My Zen-like shot of the beach off Sheringham doesn’t really tell the story of the weekend I spent in Northeast Norfolk, which was pulsing with musical discourse from the moment I arrived at the B+B to find my landlady practising the euphonium. All around me people were preparing for band practice or hurtling through tunnel-like country roads to play/sing in the numerous magnificent churches which crop up everywhere, sometimes just a few fields away from the previous one.
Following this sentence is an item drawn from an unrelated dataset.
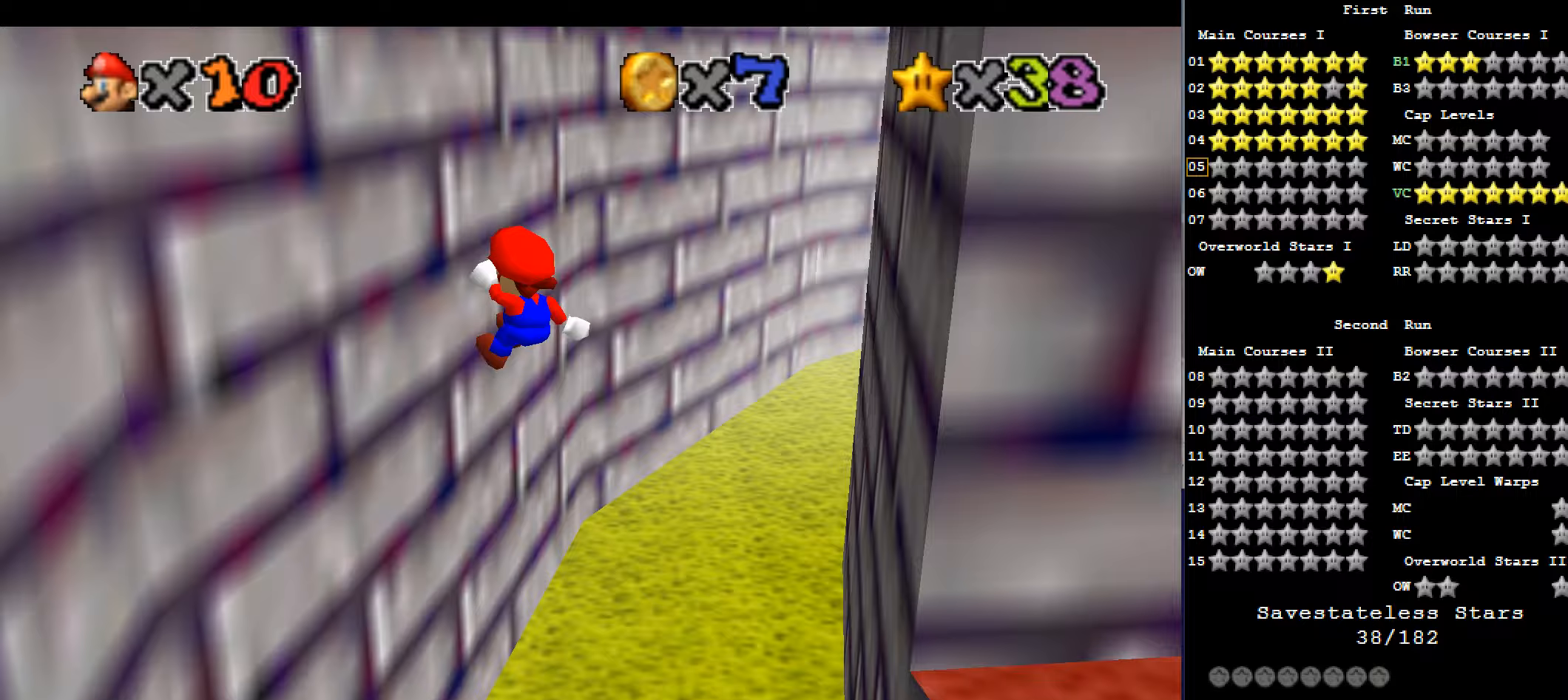
{"dt_ms": 500, "keys": ["right", "x"], "events": [[333, "x", "down"], [367, "left", "up"], [367, "right", "down"], [367, "up", "up"]]}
A couple of years ago, the extremely leading composer Michael Finnissy moved here from Sussex (though he continues to teach his students at Southampton University). He has not been slow to make valuable musical connections within this fairly far-flung region, and I was honoured by his invitation to talk to the Norfolk Composers’ Group, around ten strong on this occasion, who met at the home of Tim Ambler. The Norfolk composers come from all sorts of musical backgrounds, and won’t mind me saying that they are not your usual ‘composer collective’. Pat Hanchet, a COMA stalwart, set the scene by remarking that she had taken up composing when schoolteaching, because she couldn’t find the music she needed and so decided to write some. We heard and saw much accomplished music by people who had been determined to fit the demanding activity of composing into their lives, whatever else was happening in it. They have been active in producing local concerts, and issuing the CDs of these. It’s been a long time since I took part in such an egalitarian but thorough discussion about composing music, which could have lasted even longer than the three hours we’d allotted.
The following evening I again had the pleasure of talking to Michael Finnissy, this time in St Peter’s Church Sheringham. We had diffidently approached the idea of simply inviting the public to hear two complicated composers chewing the fat, and were pleasantly surprised when an intent audience of 70 or 80 people turned up and stayed the full two hours (as at the Composers’ Group, with brilliant half-time refreshments to keep us going). Intelligent questions from the audience, as so often, centred on thoughts about the place of music in British society, and particularly about the perceived neglect of instrumental teaching in schools.
This was the weekend that news appeared in the media of the gleaming new concert hall at the Museum of London site projected for the LSO/Simon Rattle. As a Londoner I would not say no to a better concert hall, although my first reaction was actually a cyclist’s – ‘Good, now they really will have to get rid of the disgusting Aldersgate Roundabout !’ But being in Sheringham, my next thought was ‘Wouldn’t it be great to have a new music room, hut or anything else in Sheringham ? – it would get used a lot’. Is it so impossible to smooth out these national inequities, even just a bit?